Our last question is from Madhu Kumar of Baird.

Hi, Rob on here for Madhu. I was just wondering how do you think you can use your candidates post-CAR-T? And if there are any specific safety concerns?

Carrie, would you like to start with that?

Sure. Could you please clarify your question again? I'm sorry, it wasn't quite clear.

Sure. I was just wondering how do you think about the use of your candidates post-auto CAR-T? And are there any specific safety concerns?

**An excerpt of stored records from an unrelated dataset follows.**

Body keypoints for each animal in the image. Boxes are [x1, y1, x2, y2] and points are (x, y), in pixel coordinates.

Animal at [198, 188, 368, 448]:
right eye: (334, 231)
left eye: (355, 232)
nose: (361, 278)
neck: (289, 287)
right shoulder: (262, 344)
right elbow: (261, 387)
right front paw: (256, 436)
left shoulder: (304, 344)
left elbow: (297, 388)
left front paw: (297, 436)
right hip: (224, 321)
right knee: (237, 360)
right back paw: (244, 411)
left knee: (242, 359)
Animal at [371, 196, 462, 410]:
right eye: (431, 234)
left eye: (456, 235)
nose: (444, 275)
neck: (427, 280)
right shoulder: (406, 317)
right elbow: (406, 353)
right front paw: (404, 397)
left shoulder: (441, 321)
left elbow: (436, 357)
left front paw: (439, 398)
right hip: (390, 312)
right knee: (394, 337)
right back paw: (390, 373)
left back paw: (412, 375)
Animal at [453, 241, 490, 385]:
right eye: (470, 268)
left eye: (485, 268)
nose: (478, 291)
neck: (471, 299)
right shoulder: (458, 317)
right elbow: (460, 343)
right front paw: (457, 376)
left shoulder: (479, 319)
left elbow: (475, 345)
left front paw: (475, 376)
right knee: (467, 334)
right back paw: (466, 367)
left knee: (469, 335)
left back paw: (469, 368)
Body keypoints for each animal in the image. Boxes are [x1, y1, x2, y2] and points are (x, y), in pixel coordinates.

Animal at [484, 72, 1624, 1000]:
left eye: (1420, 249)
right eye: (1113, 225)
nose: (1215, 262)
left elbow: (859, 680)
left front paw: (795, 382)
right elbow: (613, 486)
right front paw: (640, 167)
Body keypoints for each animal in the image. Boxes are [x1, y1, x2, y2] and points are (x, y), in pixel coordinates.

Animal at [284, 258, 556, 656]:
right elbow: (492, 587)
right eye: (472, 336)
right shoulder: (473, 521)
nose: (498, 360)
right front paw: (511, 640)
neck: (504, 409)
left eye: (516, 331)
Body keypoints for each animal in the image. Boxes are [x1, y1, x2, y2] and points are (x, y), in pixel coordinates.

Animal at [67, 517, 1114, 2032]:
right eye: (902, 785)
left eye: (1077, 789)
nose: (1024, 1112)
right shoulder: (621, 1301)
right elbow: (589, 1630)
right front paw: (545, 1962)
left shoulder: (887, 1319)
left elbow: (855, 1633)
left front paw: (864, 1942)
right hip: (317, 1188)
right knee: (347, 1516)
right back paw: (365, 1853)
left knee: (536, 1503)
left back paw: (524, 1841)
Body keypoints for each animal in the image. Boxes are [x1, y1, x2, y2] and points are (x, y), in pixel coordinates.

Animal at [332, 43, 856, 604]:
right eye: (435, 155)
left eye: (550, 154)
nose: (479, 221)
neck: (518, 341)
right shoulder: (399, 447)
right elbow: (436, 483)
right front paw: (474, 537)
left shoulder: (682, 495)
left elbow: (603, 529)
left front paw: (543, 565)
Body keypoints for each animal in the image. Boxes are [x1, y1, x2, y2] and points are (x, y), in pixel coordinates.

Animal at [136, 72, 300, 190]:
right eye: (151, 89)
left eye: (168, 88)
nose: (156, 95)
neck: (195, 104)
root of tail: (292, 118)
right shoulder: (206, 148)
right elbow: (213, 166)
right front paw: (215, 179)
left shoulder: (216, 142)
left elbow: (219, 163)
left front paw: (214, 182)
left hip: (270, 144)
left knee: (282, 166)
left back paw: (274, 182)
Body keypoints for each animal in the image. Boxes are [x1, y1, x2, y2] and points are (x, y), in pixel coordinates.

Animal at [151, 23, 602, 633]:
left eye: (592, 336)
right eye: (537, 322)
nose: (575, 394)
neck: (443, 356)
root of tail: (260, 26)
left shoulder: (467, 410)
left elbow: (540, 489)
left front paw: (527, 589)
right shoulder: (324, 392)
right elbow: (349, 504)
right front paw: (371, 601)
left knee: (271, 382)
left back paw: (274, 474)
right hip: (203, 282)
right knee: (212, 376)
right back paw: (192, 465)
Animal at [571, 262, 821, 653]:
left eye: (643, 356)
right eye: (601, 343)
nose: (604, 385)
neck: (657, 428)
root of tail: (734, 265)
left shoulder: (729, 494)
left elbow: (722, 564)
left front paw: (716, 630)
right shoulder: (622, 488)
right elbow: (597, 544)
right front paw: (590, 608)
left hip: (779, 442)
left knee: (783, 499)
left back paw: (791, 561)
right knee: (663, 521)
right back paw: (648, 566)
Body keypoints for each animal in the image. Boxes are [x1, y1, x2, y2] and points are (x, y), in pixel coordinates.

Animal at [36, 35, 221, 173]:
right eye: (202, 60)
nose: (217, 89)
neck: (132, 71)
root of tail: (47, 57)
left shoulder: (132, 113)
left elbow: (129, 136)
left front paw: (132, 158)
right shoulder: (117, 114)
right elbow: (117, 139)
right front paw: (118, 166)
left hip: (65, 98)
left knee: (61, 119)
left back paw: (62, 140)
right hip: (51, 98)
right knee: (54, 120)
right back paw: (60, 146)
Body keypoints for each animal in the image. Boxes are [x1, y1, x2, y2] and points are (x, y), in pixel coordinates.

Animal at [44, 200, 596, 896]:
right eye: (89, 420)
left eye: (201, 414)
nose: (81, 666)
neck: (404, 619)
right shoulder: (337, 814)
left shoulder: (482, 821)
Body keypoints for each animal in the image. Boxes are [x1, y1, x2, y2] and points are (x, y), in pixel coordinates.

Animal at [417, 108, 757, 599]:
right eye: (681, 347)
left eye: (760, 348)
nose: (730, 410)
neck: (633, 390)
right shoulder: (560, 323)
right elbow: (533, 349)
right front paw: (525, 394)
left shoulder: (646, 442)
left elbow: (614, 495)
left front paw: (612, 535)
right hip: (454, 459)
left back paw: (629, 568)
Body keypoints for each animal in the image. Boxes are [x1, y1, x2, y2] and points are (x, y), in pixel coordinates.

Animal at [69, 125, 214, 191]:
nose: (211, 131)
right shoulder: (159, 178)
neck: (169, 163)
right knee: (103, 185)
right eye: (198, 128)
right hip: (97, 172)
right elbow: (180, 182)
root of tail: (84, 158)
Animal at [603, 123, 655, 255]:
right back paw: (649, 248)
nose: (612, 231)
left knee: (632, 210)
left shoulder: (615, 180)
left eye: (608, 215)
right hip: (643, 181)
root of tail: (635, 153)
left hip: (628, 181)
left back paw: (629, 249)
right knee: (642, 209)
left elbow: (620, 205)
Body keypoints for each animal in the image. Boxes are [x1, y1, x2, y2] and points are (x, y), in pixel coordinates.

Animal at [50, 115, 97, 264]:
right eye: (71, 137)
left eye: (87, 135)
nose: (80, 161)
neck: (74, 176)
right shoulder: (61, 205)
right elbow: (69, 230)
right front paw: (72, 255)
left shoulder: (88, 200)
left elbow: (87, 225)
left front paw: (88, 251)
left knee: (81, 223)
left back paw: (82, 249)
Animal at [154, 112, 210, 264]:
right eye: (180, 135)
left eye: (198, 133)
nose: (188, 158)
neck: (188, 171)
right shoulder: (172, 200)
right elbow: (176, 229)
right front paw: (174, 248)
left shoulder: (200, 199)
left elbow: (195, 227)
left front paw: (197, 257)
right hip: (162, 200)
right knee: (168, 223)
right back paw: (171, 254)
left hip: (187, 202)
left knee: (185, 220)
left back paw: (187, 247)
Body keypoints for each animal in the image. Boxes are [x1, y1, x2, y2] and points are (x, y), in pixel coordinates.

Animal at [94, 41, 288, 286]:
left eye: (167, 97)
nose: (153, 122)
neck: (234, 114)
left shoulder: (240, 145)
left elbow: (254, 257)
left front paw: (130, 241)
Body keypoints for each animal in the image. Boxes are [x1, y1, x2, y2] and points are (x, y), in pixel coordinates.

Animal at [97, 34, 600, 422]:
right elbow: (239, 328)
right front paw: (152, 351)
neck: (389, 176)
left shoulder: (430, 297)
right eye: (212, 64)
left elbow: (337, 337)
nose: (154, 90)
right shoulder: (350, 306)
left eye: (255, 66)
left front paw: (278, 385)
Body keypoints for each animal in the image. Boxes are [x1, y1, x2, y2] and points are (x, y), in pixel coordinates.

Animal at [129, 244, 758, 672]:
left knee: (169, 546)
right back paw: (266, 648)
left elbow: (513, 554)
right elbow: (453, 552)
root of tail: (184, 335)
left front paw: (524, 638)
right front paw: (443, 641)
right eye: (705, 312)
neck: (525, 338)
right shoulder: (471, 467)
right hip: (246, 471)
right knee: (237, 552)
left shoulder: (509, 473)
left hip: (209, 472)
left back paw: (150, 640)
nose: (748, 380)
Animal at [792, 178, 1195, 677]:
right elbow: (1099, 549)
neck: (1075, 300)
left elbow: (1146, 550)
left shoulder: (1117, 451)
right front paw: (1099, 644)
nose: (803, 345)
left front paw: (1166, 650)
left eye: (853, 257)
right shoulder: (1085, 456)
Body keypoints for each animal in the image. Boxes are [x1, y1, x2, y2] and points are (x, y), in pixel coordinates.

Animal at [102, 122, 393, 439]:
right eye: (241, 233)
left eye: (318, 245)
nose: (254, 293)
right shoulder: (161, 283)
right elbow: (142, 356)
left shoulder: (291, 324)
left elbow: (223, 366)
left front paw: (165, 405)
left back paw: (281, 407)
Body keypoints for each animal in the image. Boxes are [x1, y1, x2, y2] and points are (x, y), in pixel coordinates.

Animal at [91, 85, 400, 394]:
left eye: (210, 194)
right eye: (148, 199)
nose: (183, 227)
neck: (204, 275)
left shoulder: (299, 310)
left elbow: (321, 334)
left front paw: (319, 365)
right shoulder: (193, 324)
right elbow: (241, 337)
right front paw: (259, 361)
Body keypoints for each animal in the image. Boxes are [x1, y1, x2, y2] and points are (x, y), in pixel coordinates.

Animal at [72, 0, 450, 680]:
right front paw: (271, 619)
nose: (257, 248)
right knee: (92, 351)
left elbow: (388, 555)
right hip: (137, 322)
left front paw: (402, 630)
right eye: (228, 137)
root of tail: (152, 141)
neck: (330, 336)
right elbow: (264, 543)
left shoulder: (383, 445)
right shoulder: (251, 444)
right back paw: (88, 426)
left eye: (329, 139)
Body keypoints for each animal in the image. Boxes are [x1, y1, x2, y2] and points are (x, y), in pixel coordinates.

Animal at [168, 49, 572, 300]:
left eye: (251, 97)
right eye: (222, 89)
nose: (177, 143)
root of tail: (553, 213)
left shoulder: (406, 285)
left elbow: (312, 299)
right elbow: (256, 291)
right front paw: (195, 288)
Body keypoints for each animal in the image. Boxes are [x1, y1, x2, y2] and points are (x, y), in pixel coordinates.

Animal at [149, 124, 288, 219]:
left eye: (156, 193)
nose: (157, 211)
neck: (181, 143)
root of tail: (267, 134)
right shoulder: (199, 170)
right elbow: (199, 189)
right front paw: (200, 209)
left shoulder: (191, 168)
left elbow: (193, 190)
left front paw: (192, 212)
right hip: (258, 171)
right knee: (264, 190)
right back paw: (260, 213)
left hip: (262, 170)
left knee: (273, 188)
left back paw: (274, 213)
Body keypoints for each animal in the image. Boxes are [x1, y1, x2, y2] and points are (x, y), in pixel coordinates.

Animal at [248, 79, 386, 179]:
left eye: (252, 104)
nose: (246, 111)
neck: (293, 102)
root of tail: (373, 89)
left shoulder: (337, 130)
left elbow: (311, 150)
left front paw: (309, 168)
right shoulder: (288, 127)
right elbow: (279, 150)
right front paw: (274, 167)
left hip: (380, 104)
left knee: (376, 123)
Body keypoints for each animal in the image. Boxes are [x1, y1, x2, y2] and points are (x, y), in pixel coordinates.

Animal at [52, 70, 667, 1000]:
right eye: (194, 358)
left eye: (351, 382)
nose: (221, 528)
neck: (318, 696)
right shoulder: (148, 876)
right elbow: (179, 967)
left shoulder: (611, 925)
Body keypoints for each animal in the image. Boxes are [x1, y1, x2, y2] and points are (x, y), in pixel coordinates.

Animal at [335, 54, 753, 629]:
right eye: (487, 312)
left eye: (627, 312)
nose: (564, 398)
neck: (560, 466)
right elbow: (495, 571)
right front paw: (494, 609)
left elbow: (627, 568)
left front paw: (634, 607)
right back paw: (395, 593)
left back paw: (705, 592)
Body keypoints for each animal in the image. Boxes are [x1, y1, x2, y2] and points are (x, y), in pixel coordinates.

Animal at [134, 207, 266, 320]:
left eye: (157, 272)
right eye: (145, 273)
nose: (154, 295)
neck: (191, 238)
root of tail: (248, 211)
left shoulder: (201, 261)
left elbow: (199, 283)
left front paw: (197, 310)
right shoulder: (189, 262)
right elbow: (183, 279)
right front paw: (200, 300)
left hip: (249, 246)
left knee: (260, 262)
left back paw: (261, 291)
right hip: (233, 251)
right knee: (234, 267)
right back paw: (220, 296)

Sure. I don't see there being an issue using them post-auto CAR-T at all. I think that obviously we're always in Phase 1 and in early studies looking at safety. Obviously, when someone has been previously treated with an auto CAR-T, they’ve received similar lymphodepletion prior to those products. From that perspective, you may want to look a little bit closer at that. But by the time they would be progressing from their prior therapy and getting to our study, there wouldn't be necessarily auto CAR-T around anymore. They wouldn't have been progressing. So, I don't see there being any real concern with those patients versus patients who hadn't received a prior auto CAR-T. But obviously, it's an area that needs to be focused on and we have to pay attention to. But I don't foresee any specific issue that I would be concerned about.

All right. Thank you.

Sure.

That concludes our question-and-answer session. Thank you. I would like to hand the call back to Simon for closing comments.

Yes. Again, thank you all very much for all these great questions and your patience in getting through the Q&A. We always love to hear.